Cocuklugundan beri gücsüz olan gözleri kücük harflerden olusan satirlar arasinda yavas yavas nurunu kaybederler. Bir aksam dostlarinin evinden ayrilip yola koyulduklari sirada esine sorar: "Fevziye, hicbir sey göremiyorum. Elektrikler mi kesik?" Kesik olan elektrikler degil, gözlerinin dünya ile olan baglantisidir. Evet, artik kördür.

Hastane kösesi, ameliyatlar.. Durum umutsuzdur. Doktoru Avrupa'ya gitmesini tavsiye eder. Avrupa'ya gidecek maddi gücü yoktur. Tam bu esnada üniversiteden dostlari devreye girer. Tetkikatta bulunmak üzere Paris'e gönderilmis, orada iken gözlerini kaybetmis kabul edilecektir.

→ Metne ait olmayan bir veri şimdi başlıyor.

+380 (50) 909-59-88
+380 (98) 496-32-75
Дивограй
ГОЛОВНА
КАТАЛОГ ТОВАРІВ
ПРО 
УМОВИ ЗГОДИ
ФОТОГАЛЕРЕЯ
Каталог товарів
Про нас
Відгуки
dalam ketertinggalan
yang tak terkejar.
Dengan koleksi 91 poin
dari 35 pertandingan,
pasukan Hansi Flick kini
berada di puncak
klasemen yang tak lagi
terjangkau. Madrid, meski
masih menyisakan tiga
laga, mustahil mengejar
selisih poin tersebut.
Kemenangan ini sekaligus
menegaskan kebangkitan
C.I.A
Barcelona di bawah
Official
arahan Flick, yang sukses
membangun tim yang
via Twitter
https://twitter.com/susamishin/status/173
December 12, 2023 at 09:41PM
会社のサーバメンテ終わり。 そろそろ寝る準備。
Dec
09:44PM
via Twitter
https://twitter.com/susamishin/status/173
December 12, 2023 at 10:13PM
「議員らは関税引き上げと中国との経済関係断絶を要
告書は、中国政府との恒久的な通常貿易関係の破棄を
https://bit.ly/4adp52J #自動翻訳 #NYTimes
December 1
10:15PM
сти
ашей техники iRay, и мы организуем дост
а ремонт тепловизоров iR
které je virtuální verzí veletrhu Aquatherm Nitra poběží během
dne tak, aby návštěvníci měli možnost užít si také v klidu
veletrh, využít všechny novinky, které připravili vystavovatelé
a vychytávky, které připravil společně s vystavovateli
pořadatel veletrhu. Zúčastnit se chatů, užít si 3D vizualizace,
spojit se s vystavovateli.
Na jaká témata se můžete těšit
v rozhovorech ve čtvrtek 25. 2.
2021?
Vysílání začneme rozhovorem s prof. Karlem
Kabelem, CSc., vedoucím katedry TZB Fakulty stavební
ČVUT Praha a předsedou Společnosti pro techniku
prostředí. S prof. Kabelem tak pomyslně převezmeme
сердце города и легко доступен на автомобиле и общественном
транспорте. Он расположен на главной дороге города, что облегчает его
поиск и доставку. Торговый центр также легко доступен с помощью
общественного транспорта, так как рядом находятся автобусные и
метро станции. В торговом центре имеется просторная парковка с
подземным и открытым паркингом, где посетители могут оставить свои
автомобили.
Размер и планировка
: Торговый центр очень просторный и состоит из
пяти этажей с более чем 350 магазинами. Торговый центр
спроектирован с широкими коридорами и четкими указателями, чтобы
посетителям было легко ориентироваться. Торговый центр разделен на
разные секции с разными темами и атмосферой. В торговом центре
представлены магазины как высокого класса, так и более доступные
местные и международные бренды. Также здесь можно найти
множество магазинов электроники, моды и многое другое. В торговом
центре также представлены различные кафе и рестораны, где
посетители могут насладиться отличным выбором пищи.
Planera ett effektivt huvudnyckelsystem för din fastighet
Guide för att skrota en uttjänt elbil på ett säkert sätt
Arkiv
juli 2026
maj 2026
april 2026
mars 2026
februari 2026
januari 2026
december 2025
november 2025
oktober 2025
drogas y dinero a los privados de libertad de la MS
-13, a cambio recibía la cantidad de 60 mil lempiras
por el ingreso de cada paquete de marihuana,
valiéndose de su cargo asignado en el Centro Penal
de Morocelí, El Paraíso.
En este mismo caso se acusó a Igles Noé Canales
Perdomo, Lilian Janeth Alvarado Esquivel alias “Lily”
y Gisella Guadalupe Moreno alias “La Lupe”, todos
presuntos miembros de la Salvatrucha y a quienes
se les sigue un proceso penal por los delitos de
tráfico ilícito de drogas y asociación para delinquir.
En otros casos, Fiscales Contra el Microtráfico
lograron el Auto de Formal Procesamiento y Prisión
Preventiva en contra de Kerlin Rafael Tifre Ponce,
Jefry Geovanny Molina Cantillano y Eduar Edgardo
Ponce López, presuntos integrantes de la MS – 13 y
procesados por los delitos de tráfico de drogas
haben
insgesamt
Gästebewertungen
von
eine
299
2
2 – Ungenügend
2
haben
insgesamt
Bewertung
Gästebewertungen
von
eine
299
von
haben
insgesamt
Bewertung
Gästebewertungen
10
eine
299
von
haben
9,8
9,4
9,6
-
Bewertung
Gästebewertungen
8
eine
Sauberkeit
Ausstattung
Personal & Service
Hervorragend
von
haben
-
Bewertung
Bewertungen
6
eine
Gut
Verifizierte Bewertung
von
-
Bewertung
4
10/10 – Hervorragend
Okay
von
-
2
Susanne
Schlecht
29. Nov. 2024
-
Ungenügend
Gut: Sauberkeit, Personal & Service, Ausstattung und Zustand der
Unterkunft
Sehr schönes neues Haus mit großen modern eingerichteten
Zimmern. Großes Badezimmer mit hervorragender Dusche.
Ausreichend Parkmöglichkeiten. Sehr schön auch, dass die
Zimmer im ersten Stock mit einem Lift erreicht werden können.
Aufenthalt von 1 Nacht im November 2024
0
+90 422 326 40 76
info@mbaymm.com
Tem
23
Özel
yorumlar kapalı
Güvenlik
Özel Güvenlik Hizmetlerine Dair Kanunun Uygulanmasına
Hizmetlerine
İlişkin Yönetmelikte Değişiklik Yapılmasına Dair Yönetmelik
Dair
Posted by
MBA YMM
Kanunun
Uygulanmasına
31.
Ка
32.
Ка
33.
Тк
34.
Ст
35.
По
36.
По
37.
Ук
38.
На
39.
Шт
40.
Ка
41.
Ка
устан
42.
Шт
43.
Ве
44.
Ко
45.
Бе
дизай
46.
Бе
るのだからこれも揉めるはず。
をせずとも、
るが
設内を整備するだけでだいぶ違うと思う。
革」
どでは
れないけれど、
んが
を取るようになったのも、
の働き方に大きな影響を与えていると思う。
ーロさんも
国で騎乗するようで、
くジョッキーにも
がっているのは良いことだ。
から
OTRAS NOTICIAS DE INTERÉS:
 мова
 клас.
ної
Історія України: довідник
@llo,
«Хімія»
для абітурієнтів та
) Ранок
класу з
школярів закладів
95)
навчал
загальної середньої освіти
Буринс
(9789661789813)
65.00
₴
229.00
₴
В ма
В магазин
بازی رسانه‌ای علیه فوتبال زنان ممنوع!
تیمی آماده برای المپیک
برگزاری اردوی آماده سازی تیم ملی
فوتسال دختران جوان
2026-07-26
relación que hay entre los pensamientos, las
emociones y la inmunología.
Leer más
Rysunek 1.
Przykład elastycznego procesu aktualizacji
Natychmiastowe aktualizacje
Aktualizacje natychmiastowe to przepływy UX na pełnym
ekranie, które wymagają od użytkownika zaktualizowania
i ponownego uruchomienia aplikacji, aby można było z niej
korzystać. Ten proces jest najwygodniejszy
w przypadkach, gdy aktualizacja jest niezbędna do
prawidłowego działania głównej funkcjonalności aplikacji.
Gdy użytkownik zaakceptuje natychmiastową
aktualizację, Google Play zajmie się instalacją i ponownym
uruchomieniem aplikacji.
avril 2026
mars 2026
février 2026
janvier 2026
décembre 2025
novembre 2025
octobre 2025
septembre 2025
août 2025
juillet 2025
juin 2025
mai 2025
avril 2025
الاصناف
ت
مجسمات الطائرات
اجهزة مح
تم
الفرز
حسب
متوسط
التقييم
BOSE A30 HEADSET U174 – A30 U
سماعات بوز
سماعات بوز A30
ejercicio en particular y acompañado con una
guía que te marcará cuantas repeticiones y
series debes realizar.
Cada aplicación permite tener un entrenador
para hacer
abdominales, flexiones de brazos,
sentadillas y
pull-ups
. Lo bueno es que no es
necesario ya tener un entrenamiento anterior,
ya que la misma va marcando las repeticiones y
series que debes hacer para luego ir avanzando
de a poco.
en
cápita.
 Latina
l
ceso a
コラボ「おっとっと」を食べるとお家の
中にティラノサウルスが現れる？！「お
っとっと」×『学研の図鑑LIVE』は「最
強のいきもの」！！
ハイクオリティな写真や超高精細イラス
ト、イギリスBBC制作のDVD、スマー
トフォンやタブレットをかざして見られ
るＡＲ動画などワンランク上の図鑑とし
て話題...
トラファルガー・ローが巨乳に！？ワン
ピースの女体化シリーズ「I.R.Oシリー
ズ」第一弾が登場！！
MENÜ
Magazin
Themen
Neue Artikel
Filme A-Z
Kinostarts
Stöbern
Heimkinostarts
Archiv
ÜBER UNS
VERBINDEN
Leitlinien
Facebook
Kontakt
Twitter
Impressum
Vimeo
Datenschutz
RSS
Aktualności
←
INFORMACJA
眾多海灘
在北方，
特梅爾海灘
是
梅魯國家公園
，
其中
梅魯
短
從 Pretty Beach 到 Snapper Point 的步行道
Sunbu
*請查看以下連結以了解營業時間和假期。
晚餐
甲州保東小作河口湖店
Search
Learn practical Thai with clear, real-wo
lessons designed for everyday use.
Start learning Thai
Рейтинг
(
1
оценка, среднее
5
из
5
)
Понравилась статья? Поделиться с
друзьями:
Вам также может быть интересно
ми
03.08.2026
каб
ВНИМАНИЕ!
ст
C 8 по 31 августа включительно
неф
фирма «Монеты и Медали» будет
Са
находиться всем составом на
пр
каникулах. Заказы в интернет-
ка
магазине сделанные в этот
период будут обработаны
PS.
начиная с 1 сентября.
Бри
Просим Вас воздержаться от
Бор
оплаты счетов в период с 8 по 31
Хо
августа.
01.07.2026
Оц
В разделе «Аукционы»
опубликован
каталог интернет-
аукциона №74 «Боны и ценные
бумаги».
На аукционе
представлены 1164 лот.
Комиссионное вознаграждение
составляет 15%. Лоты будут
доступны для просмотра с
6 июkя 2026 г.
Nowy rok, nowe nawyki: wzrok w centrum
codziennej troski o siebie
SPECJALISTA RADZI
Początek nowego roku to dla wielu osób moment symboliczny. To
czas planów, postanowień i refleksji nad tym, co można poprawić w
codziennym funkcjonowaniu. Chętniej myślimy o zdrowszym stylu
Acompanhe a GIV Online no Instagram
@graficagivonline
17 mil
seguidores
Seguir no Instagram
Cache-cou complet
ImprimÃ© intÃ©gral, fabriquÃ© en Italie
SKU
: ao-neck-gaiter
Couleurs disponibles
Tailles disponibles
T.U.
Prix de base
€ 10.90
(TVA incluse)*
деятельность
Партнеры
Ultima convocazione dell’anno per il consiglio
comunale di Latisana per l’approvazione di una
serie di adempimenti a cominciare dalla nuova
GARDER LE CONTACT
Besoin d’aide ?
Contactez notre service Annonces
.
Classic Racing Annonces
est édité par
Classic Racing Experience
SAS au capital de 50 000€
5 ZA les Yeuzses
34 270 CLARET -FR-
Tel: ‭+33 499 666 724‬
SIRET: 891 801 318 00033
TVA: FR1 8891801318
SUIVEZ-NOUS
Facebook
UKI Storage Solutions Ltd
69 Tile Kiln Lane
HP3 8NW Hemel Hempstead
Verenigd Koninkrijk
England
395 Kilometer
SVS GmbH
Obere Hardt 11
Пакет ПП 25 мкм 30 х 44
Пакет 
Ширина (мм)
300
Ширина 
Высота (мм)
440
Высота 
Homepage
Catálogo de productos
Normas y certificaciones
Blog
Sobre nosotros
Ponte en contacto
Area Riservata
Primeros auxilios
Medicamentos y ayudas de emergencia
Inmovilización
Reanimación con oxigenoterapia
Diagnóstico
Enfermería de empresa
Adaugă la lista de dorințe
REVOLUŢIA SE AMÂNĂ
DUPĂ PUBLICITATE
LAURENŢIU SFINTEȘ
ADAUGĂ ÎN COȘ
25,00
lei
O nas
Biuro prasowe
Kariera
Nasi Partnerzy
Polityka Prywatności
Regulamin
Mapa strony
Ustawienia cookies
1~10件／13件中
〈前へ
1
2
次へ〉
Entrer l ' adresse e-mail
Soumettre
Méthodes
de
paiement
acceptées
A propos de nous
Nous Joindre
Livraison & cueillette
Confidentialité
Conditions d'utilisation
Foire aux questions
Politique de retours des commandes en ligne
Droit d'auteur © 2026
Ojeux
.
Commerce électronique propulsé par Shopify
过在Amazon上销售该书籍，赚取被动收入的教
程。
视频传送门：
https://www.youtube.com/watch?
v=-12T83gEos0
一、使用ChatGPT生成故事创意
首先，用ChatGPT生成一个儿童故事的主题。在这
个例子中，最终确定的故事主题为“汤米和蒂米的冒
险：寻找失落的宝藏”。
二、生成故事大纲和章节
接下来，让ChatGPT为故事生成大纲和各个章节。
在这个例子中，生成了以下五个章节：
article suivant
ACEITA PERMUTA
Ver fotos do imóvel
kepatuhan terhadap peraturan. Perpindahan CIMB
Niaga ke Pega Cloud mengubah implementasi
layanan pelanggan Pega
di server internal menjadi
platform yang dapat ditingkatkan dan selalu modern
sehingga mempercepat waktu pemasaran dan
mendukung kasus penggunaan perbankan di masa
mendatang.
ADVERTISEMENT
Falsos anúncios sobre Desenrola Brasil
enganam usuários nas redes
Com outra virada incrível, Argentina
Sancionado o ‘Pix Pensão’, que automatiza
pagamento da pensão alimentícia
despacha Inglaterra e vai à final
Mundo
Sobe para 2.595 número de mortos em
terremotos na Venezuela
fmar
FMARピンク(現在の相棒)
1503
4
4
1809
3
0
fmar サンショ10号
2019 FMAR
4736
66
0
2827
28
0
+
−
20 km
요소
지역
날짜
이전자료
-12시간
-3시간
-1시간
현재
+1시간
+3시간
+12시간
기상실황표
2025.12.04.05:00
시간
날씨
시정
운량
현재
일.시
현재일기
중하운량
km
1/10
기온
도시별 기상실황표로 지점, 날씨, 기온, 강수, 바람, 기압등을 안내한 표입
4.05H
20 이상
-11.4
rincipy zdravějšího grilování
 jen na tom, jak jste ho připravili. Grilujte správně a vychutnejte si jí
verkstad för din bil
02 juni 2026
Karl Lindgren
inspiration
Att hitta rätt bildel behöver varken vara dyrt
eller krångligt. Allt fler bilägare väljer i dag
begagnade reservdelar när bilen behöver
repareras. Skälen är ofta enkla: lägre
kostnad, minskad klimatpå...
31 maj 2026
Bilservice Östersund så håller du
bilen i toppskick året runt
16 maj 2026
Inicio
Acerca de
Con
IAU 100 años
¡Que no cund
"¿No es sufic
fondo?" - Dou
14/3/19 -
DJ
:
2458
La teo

Gerekli izinler cikar ve 21 Ocak 1955 yilinda Tophane Limani'na yanasmis Tarsus adli gemi ile tek basina, icinde hic bitmeyen umutla Paris'e dogruyola koyulur. Paris'te gözlerindeki perde alinacak, asigina kavusacaktir. Gemi ile Marsilya'ya, oradan vapurda tanidigi bir kac iyi insanin yardimi iletrene binip Paris'e gelir. Ünlü göz hastaliklari hastanesi Quinze Vingst'e yatar.

Fransizcasi ile hayran birakir cevresini. "Dilimi bu kadar iyi konusan bir yabanciya günler sonrasi icin randevu veremem" diyen doktor hemen muayene eder hastasini. Burda da basarisiz ameliyatlar gecirir. Paris de sifa olamaz hastaligina. Gözlerine kavusamayacaktir. Tüm hayati dertlerle gecmisti.. Kader, bari burda olsun gülemez miydi?

Askinin dizi dibinde, askina uzak.. Bir ucak bileti parasina satin alinan Paris degil onun sehri. Montaigne'nin, Villon'un, Moliére'in, Sartre'in Paris'i.. Ölüleriyle, daha dogrusu ölmezleriyle sevdigi Paris. Ve sevgiliyi görememektedir, göremeyecektir.. Bu aci, dilinden yürekleri yakan sözcüklere dönüsecektir:

"Ben görmedim Paris'i.. Paris evde yoktu.. Ben rüyamda gördüm Paris'i, gülümsedi ve kayboldu."

Ve adam "kelime" oldu. Taniyor musun?

Suyu dertlere deva bir pinar, icebildigin kadar ic..
Acmis sinesini sonuna kadar, seni bekliyor Cemil Meric.